*Aim of the exercise:* Please quote exactly the lines below from the line containing "line: (187, 256)" to the line containing "arc: (439, 1090)", both lines included, and nothing else.

== == ==

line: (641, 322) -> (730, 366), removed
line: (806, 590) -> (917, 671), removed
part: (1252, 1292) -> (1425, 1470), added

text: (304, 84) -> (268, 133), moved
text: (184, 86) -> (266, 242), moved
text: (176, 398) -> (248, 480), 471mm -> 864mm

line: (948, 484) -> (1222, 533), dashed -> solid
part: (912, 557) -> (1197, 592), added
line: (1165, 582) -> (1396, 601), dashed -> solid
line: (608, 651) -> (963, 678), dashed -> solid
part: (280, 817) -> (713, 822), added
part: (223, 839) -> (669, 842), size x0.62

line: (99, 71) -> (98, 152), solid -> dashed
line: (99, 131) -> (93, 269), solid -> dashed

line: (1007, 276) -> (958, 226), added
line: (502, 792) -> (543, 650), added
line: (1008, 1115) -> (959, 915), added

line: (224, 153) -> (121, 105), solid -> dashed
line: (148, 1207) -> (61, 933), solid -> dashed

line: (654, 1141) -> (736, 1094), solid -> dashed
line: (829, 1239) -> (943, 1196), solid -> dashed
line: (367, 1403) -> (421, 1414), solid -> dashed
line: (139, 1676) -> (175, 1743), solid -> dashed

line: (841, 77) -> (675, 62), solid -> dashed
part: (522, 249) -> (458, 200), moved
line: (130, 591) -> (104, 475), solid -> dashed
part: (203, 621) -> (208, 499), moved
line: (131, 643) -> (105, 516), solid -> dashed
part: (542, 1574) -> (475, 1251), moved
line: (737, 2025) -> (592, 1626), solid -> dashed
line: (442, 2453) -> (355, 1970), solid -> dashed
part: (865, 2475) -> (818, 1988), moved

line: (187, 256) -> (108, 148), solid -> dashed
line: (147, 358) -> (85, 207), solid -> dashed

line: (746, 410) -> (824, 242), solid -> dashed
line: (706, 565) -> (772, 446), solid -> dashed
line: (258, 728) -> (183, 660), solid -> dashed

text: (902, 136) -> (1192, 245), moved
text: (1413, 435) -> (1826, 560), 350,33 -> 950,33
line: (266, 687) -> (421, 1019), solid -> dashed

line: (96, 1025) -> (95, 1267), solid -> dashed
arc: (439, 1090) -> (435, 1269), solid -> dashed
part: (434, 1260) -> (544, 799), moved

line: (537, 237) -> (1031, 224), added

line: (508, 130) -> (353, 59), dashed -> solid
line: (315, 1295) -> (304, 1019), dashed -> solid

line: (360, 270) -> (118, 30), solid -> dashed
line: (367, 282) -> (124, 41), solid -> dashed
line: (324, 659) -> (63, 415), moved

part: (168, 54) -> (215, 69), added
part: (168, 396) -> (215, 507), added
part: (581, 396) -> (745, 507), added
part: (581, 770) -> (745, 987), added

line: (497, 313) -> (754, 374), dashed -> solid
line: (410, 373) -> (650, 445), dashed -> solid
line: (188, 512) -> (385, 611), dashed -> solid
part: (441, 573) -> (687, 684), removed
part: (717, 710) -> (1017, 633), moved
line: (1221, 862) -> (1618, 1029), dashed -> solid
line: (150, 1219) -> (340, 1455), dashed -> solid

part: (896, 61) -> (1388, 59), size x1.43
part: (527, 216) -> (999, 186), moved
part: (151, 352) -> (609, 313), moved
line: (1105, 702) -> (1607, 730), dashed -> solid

== == ==

*Answer to the problem:*
line: (187, 256) -> (108, 148), solid -> dashed
line: (147, 358) -> (85, 207), solid -> dashed

line: (746, 410) -> (824, 242), solid -> dashed
line: (706, 565) -> (772, 446), solid -> dashed
line: (258, 728) -> (183, 660), solid -> dashed

text: (902, 136) -> (1192, 245), moved
text: (1413, 435) -> (1826, 560), 350,33 -> 950,33
line: (266, 687) -> (421, 1019), solid -> dashed

line: (96, 1025) -> (95, 1267), solid -> dashed
arc: (439, 1090) -> (435, 1269), solid -> dashed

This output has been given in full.